Чтобы не числиться нетрудовым элементом, писатели, служившие в Тео, дурели в канцеляриях, слушали вздор в заседаниях, потом шли в нетопленые квартиры и на пустой желудок ложились спать, с ужасом ожидая завтрашнего дня, ремингтонов, мандатов, г-жи Каменевой с ее лорнетом и ее секретарями. Но хуже всего было сознание вечной лжи, потому что одним своим присутствием в Тео и разговорами об искусстве с Каменевой мы уже лгали и притворялись.
Однажды в Тео, на лестнице, я встретил Андрея Белого. Перед тем мы не виделись месяца два. На нем лица не было. Кажется, мы даже ничего не сказали друг другу – только посмотрели в глаза. Через несколько дней, возвратясь домой с рынка, где пытался купить муки, я застал его у себя. Он писал мне записку – один молодой поэт выхлопотал нам аудиенцию у Луначарского, который готов выслушать писателей: аудиенция завтра в восемь часов вечера, встреча у Троицких ворот Кремля.
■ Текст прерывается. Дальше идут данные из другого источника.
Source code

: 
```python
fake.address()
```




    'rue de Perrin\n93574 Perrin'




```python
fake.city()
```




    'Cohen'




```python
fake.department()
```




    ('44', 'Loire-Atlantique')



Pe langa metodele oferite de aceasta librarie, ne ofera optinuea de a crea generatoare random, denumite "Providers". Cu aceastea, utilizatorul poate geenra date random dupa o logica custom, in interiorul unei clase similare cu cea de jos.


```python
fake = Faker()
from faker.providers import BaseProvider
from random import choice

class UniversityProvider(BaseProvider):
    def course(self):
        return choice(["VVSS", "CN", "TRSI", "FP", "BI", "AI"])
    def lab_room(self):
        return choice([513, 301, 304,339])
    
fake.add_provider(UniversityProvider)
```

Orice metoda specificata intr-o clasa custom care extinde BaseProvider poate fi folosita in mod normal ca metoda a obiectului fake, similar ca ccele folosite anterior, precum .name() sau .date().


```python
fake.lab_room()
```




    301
Усталые, голодные, назаседавшиеся на заседаниях и настоявшиеся в очередях, мы встретились в темноте у Манежа. Пришли: Гершензон, Балтрушайтис, Андрей Белый, Пастернак, Георгий Чулков, еще кто-то. Никто не опоздал. Двинулись по мосту, к воротам. У кого-то в руках – пропуск на столько-то человек. Часовой каждого трогает за плечо и считает вслух: «Один, другой, третий»… – гуськом пропускает нас в темную щель ворот. В Кремле тишина, снег, ночь.
Сейчас же за Троицкими воротами к арке, соединяющей Большой дворец с Оружейной палатой, идет узкая улица. Заходим налево, в комендатуру. Опять проверка – и новые пропуска: в Белый коридор. Минуем Потешный дворец и входим в большую дверь, почти под Оружейной палатой. За дверью темно, только где-то в глубине здания, в полуподвале, виднеется смутно освещенный гараж. Подымаемся по темной лестнице. На поворотах стоят часовые. Наконец – площадка, тяжелая дверь, а за ней ярко освещенный коридор.
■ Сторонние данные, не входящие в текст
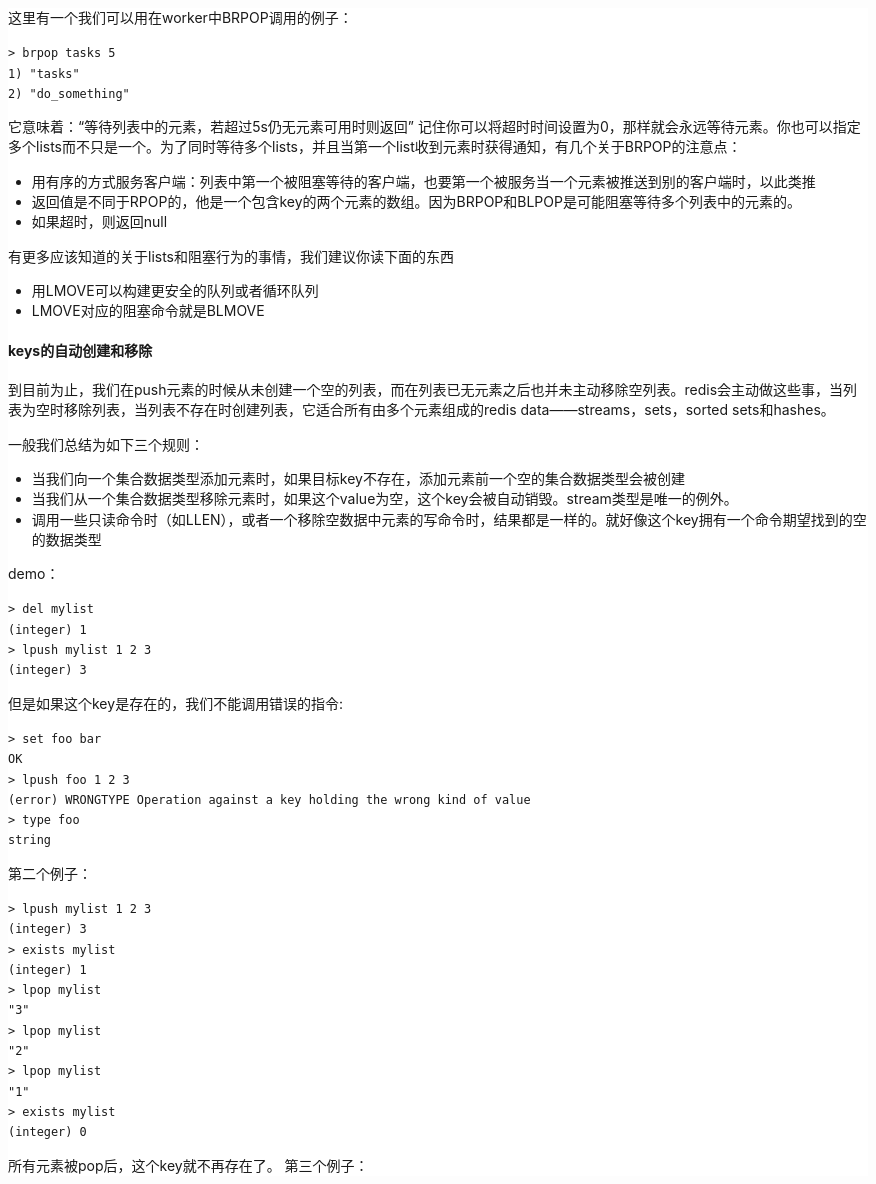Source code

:这里有一个我们可以用在worker中BRPOP调用的例子：

```plain
> brpop tasks 5
1) "tasks"
2) "do_something"
```
它意味着：“等待列表中的元素，若超过5s仍无元素可用时则返回”
记住你可以将超时时间设置为0，那样就会永远等待元素。你也可以指定多个lists而不只是一个。为了同时等待多个lists，并且当第一个list收到元素时获得通知，有几个关于BRPOP的注意点：

* 用有序的方式服务客户端：列表中第一个被阻塞等待的客户端，也要第一个被服务当一个元素被推送到别的客户端时，以此类推
* 返回值是不同于RPOP的，他是一个包含key的两个元素的数组。因为BRPOP和BLPOP是可能阻塞等待多个列表中的元素的。
* 如果超时，则返回null

有更多应该知道的关于lists和阻塞行为的事情，我们建议你读下面的东西

* 用LMOVE可以构建更安全的队列或者循环队列
* LMOVE对应的阻塞命令就是BLMOVE
#### keys的自动创建和移除

到目前为止，我们在push元素的时候从未创建一个空的列表，而在列表已无元素之后也并未主动移除空列表。redis会主动做这些事，当列表为空时移除列表，当列表不存在时创建列表，它适合所有由多个元素组成的redis data——streams，sets，sorted sets和hashes。

一般我们总结为如下三个规则：

* 当我们向一个集合数据类型添加元素时，如果目标key不存在，添加元素前一个空的集合数据类型会被创建
* 当我们从一个集合数据类型移除元素时，如果这个value为空，这个key会被自动销毁。stream类型是唯一的例外。
* 调用一些只读命令时（如LLEN），或者一个移除空数据中元素的写命令时，结果都是一样的。就好像这个key拥有一个命令期望找到的空的数据类型

demo：

```plain
> del mylist
(integer) 1
> lpush mylist 1 2 3
(integer) 3
```
但是如果这个key是存在的，我们不能调用错误的指令:
```plain
> set foo bar
OK
> lpush foo 1 2 3
(error) WRONGTYPE Operation against a key holding the wrong kind of value
> type foo
string
```
第二个例子：
```plain
> lpush mylist 1 2 3
(integer) 3
> exists mylist
(integer) 1
> lpop mylist
"3"
> lpop mylist
"2"
> lpop mylist
"1"
> exists mylist
(integer) 0
```
所有元素被pop后，这个key就不再存在了。
第三个例子：
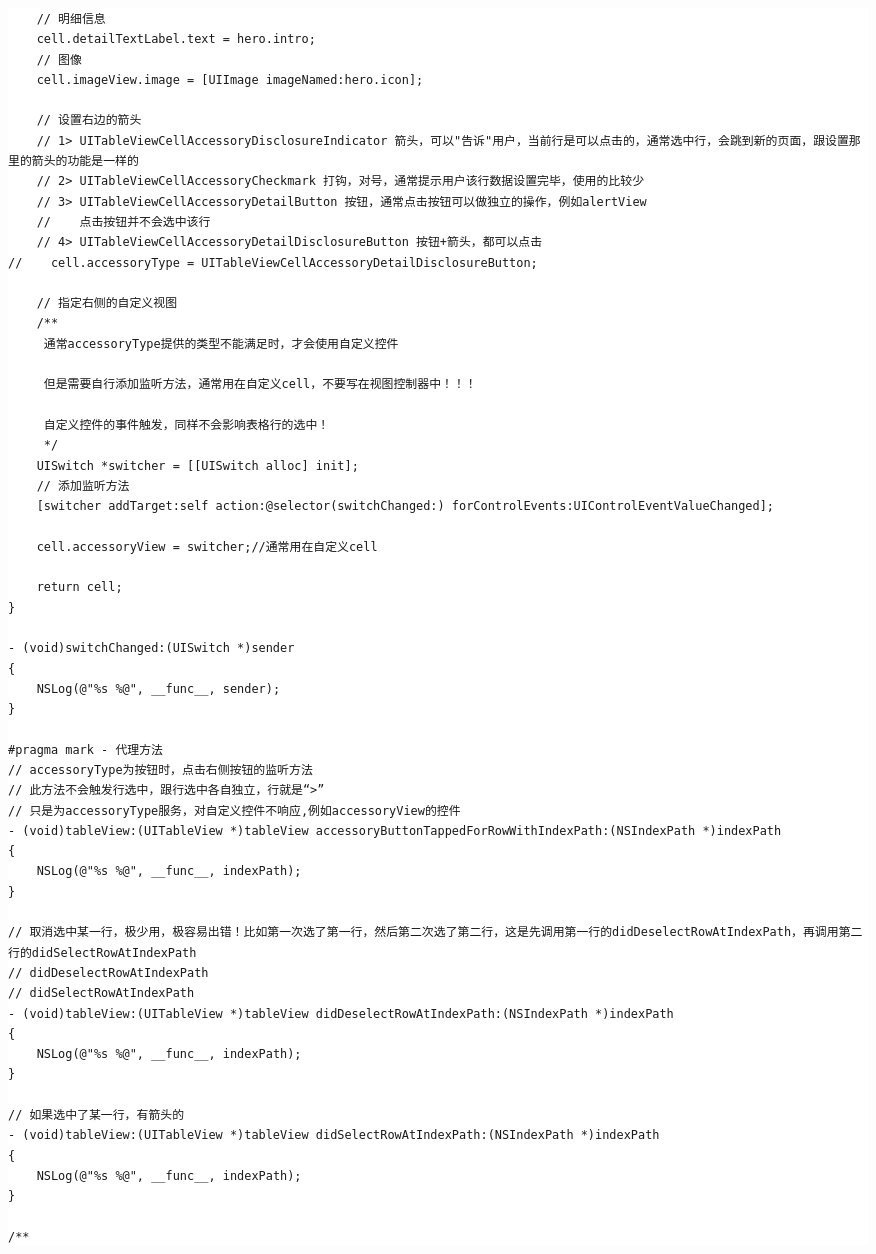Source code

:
 ```
    // 明细信息
    cell.detailTextLabel.text = hero.intro;
    // 图像
    cell.imageView.image = [UIImage imageNamed:hero.icon];

    // 设置右边的箭头
    // 1> UITableViewCellAccessoryDisclosureIndicator 箭头，可以"告诉"用户，当前行是可以点击的，通常选中行，会跳到新的页面，跟设置那里的箭头的功能是一样的
    // 2> UITableViewCellAccessoryCheckmark 打钩，对号，通常提示用户该行数据设置完毕，使用的比较少
    // 3> UITableViewCellAccessoryDetailButton 按钮，通常点击按钮可以做独立的操作，例如alertView
    //    点击按钮并不会选中该行
    // 4> UITableViewCellAccessoryDetailDisclosureButton 按钮+箭头，都可以点击
//    cell.accessoryType = UITableViewCellAccessoryDetailDisclosureButton;

    // 指定右侧的自定义视图
    /**
     通常accessoryType提供的类型不能满足时，才会使用自定义控件

     但是需要自行添加监听方法，通常用在自定义cell，不要写在视图控制器中！！！

     自定义控件的事件触发，同样不会影响表格行的选中！
     */
    UISwitch *switcher = [[UISwitch alloc] init];
    // 添加监听方法
    [switcher addTarget:self action:@selector(switchChanged:) forControlEvents:UIControlEventValueChanged];

    cell.accessoryView = switcher;//通常用在自定义cell

    return cell;
}

- (void)switchChanged:(UISwitch *)sender
{
    NSLog(@"%s %@", __func__, sender);
}

#pragma mark - 代理方法
// accessoryType为按钮时，点击右侧按钮的监听方法
// 此方法不会触发行选中，跟行选中各自独立，行就是“>”
// 只是为accessoryType服务，对自定义控件不响应,例如accessoryView的控件
- (void)tableView:(UITableView *)tableView accessoryButtonTappedForRowWithIndexPath:(NSIndexPath *)indexPath
{
    NSLog(@"%s %@", __func__, indexPath);
}

// 取消选中某一行，极少用，极容易出错！比如第一次选了第一行，然后第二次选了第二行，这是先调用第一行的didDeselectRowAtIndexPath，再调用第二行的didSelectRowAtIndexPath
// didDeselectRowAtIndexPath
// didSelectRowAtIndexPath
- (void)tableView:(UITableView *)tableView didDeselectRowAtIndexPath:(NSIndexPath *)indexPath
{
    NSLog(@"%s %@", __func__, indexPath);
}

// 如果选中了某一行，有箭头的
- (void)tableView:(UITableView *)tableView didSelectRowAtIndexPath:(NSIndexPath *)indexPath
{
    NSLog(@"%s %@", __func__, indexPath);
}

/**
```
Не знаю, большевики ли дали ему это имя, или он так звался раньше, – но коридор действительно белый: типичный коридор старого казенного здания – прямой, чистый, сводчатый. Гладкие белые стены, белые двери справа и слева, как в гостинице. Широкая красная дорожка стелется до конца, где коридор упирается в зеркало.
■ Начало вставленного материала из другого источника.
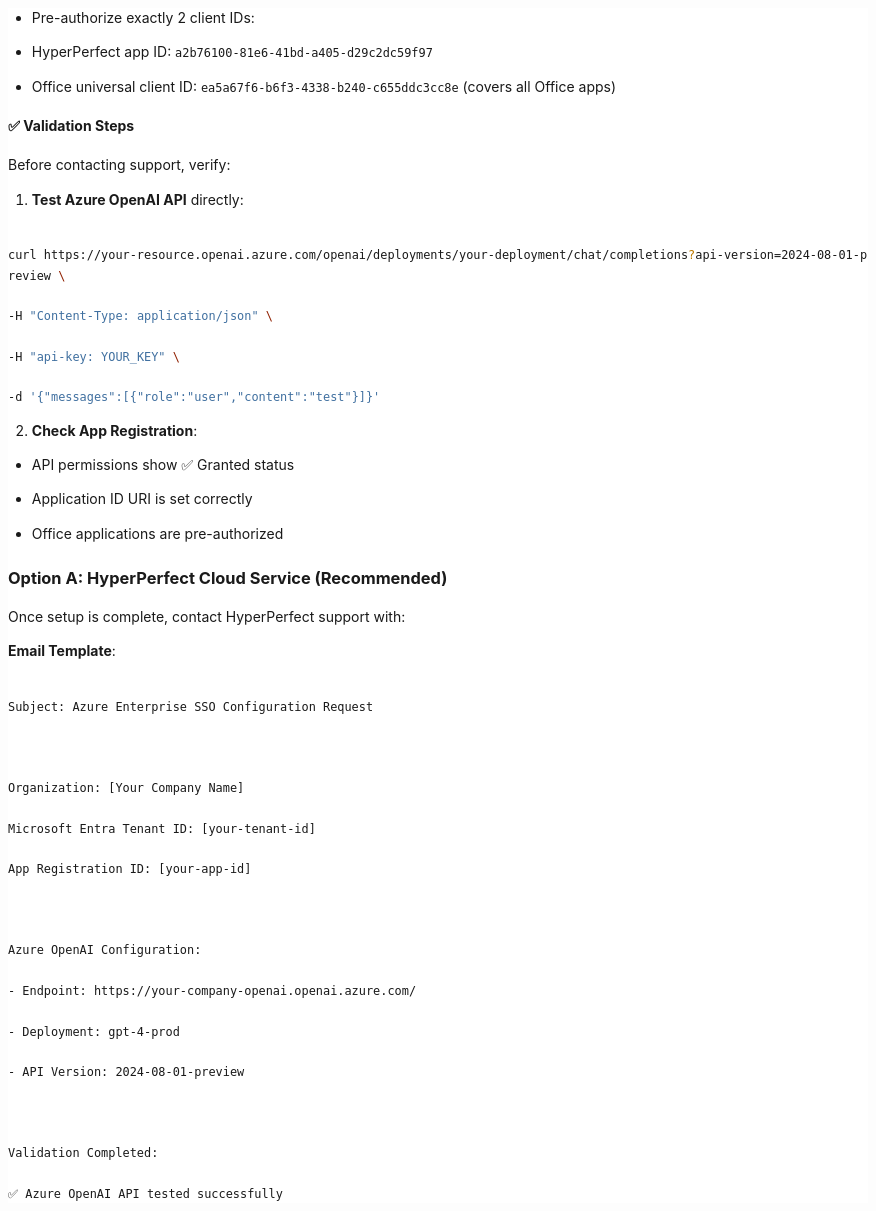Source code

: - Pre-authorize exactly 2 client IDs:

- HyperPerfect app ID: `a2b76100-81e6-41bd-a405-d29c2dc59f97`

- Office universal client ID: `ea5a67f6-b6f3-4338-b240-c655ddc3cc8e` (covers all Office apps)

  

#### ✅ Validation Steps

Before contacting support, verify:

1. **Test Azure OpenAI API** directly:

```bash

curl https://your-resource.openai.azure.com/openai/deployments/your-deployment/chat/completions?api-version=2024-08-01-preview \

-H "Content-Type: application/json" \

-H "api-key: YOUR_KEY" \

-d '{"messages":[{"role":"user","content":"test"}]}'

```

2. **Check App Registration**:

- API permissions show ✅ Granted status

- Application ID URI is set correctly

- Office applications are pre-authorized

  

### Option A: HyperPerfect Cloud Service (Recommended)

Once setup is complete, contact HyperPerfect support with:

  

**Email Template**:

```

Subject: Azure Enterprise SSO Configuration Request

  

Organization: [Your Company Name]

Microsoft Entra Tenant ID: [your-tenant-id]

App Registration ID: [your-app-id]

  

Azure OpenAI Configuration:

- Endpoint: https://your-company-openai.openai.azure.com/

- Deployment: gpt-4-prod

- API Version: 2024-08-01-preview

  

Validation Completed:

✅ Azure OpenAI API tested successfully
```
В ту пору Белый коридор был населен сановниками. Там жили Каменевы, Луначарские, Демьян Бедный61. Каждый апартамент состоял из трех-четырех комнат. Коридор жил довольно замкнутой жизнью, не лишенной уюта и своеобразия. Сюда не допускался простой народ, и здесь можно было не притворяться. На этой почве случались маленькие конфузы. Наутро после взрыва в Леонтьевском переулке, когда весь Кремль был охвачен паникой, когда (по тогдашнему выражению Каменева) все думали, что «уже началось», Ольге Давыдовне было необходимо куда-то ехать. Она шла по коридору. Теща Демьяна Бедного, простая женщина, увидала ее, подбежала и наспех перекрестила.